To help improve your business optimization, we’ve put agentic AI at the heart of Wrike’s automation. Rather than spending time identifying optimization opportunities, Wrike’s AI can identify and suggest which manual tasks can be automated. It’s based entirely on your teams’ behavior, meaning the suggestions it makes are tailored to your organization.
Over time, it will track the tasks you perform frequently and identify the people who would benefit most. For instance, AI can suggest to the team member who should be notified when a specific type of task has been completed, or that a project should be moved to a specific folder.
5. Wrike offers enterprise-level security features
Every automated process that touches sensitive data, employee information, or financial records needs to be built on a platform you can trust, and Wrike has made enterprise-level security a core priority since its founding.
At the infrastructure level, Wrike hosts its servers in dedicated, compliance-certified data centers in both the US and EU, with redundant power systems and round-the-clock physical security. The platform maintains over 99.9% uptime, with real-time data replication and a structured backup schedule, ensuring your workflows and data are protected and recoverable.
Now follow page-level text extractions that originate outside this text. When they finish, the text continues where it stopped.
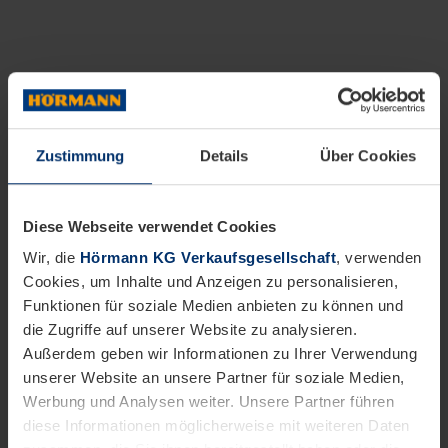
Zustimmung
Details
Über Cookies
Diese Webseite verwendet Cookies
Wir, die
Hörmann KG Verkaufsgesellschaft
, verwenden
Cookies, um Inhalte und Anzeigen zu personalisieren,
Funktionen für soziale Medien anbieten zu können und
die Zugriffe auf unserer Website zu analysieren.
Außerdem geben wir Informationen zu Ihrer Verwendung
unserer Website an unsere Partner für soziale Medien,
Werbung und Analysen weiter. Unsere Partner führen
diese Informationen möglicherweise mit weiteren Daten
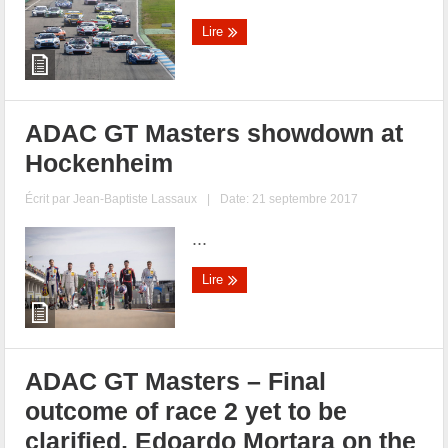
Lire
ADAC GT Masters showdown at
Hockenheim
Écrit par
Jean-Baptiste Lassaux
|
Date: 21 septembre 2017
...
Lire
ADAC GT Masters – Final
outcome of race 2 yet to be
clarified, Edoardo Mortara on the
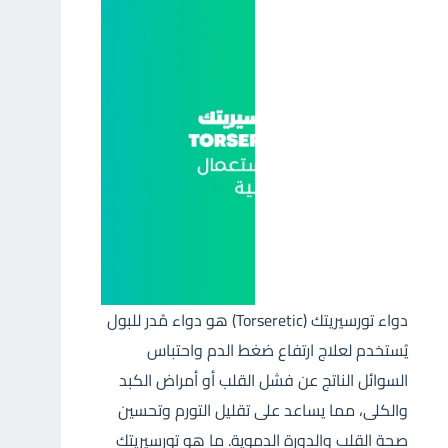
دواء تورسيريتك (Torseretic) هو دواء مُدر للبول
يُستخدم لعلاج ارتفاع ضغط الدم واحتباس
السوائل الناتج عن فشل القلب أو أمراض الكبد
والكلى، مما يساعد على تقليل التورم وتحسين
صحة القلب والدورة الدموية. ما هو تورسيريتك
Access control is granular and auditable. Wrike’s role-based permissions system gives administrators multiple, configurable permission types, allowing precise control over who can access what across departments. Detailed audit logs covering authentication events and access control changes make governance and compliance monitoring manageable, even at enterprise scale.
Try Wrike for industry-leading, customizable, and scalable enterprise workflow automation
Enterprise workflow automation is about more than just reducing manual work. With enterprise-level tools, you can power connected, intelligent processes that help your organization operate with greater clarity, efficiency, and accuracy.
In this guide, we’ve shared five key aspects of Wrike’s approach to workflow automation:
- A wide range of automation templates and no-code setup
- Customizable workflows at various levels, as well as scalability
- Workflow automation across hundreds of integrated apps
- AI support to streamline processes further.
- Enterprise-level security for the sensitive data handled by your workflows.